Pipeline

tess expects a JSON formatted "pipeline" file that declares the sources, sinks, and transforms to be run.

Some values in the pipeline file can be overridden by command line options.

Pipeline Declaration Format

Print Pipeline Template
tess --print-pipeline
{
  "source" : {
    "inputs" : [ ], (1)
    "schema" : {
      "declared" : [ ], (2)
      "format" : null, (3)
      "compression" : "none", (4)
      "embedsSchema" : false (5)
    },
    "partitions" : [ ] (6)
  },
  "transform" : [ ], (7)
  "sink" : {
    "output" : null, (8)
    "schema" : {
      "declared" : [ ], (9)
      "format" : null, (10)
      "compression" : "none", (11)
      "embedsSchema" : false (12)
    },
    "partitions" : [ ] (13)
  }
}
1 URLs to read from, required
2 Schema fields to declare, required if not embedded or type information should be declared
3 Format type
4 Compression type
5 Whether the schema is embedded in the files (has headers)
6 Partitions to parse into fields
7 Transforms to apply to the data
8 URL to write to, required
9 Schema fields to declare, by default all fields are written
10 Format type
11 Compression type
12 Whether the schema should be embedded in the files (add headers)
13 Partitions to write out

To view all pipeline options:

Print Complete Pipeline Template
tess --print-pipeline all

Pipeline File Overrides

Some command line options are merged at runtime with the pipeline JSON file. Command line options take precedence over the pipeline JSON file.

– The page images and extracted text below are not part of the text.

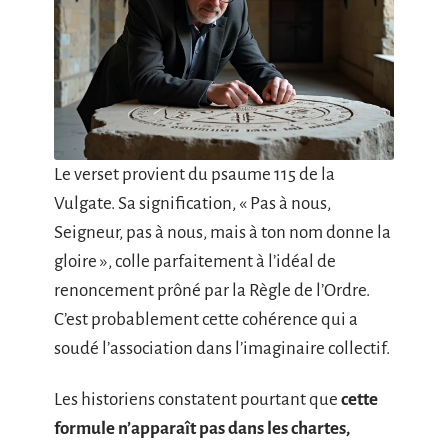
Le verset provient du psaume 115 de la
Vulgate. Sa signification, « Pas à nous,
Seigneur, pas à nous, mais à ton nom donne la
gloire », colle parfaitement à l’idéal de
renoncement prôné par la Règle de l’Ordre.
C’est probablement cette cohérence qui a
soudé l’association dans l’imaginaire collectif.
Les historiens constatent pourtant que
cette
formule n’apparaît pas dans les chartes,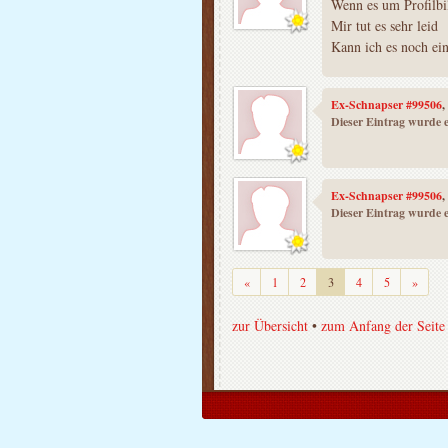
Wenn es um Profilbil
Mir tut es sehr leid
Kann ich es noch ei
Ex-Schnapser #99506
,
Dieser Eintrag wurde e
Ex-Schnapser #99506
,
Dieser Eintrag wurde e
Zurück
Weiter
«
1
2
3
4
5
»
zur Übersicht
•
zum Anfang der Seite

Overriding command line options include

  • --inputs

  • --input-manifest

  • --input-manifest-lot

  • --output

  • --output-manifest

  • --output-manifest-lot

Pipeline Template Expressions

In order to embed system properties, environment variables, or other provided intrinsic values, MVEL templates are supported in the pipeline JSON file.

Provided intrinsic values include:

env[…​]

Environment variables.

sys[…​]

System properties.

source.*

Pipeline source properties.

sink.*

Pipeline sink properties.

pid

ProcessHandle.current().pid().

rnd32

Math.abs(random.nextInt()) always returns the same value.

rnd64

Math.abs(random.nextLong()) always returns the same value.

rnd32Next

Math.abs(random.nextInt()) never returns the same value.

rnd64Next

Math.abs(random.nextLong) never returns the same value.

hostAddress

localHost.getHostAddress().

hostName

localHost.getCanonicalHostName().

currentTimeMillis

now.toEpochMilli().

currentTimeISO8601

now.toString() at millis precision.

currentTimeYear

utc.getYear().

currentTimeMonth

utc.getMonthValue() zero padded.

currentTimeDay

utc.getDayOfMonth() zero padded.

currentTimeHour

utc.getHour() zero padded.

currentTimeMinute

utc.getMinute() zero padded.

currentTimeSecond

utc.getSecond() zero padded.

Where:

  • Random random = new Random()

  • InetAddress localHost = InetAddress.getLocalHost()

  • Instant now = Instant.now()

  • ZonedDateTime utc = now.atZone(ZoneId.of("UTC"))

For example:

  • @{env['USER']} - resolve an environment variable

  • @{sys['user.name']} - resolve a system property

  • @{sink.manifestLot} - resolve a sink property from the pipeline JSON definition

Used in a transform to embed the current lot value into the output:

{
  "transform": [
    "@{source.manifestLot}=>lot|string"
  ]
}

Or create a filename that prevents collisions but simplifies duplicate removal:

{
  "filename": {
    "prefix": "access",
    "includeGuid": true,
    "providedGuid": "@{sink.manifestLot}-@{currentTimeMillis}",
    "includeFieldsHash": true
  }
}

Will result in a filename similar to access-1717f2ea-20230717PT5M250-1689896792672-00000-00000-m-00000.gz.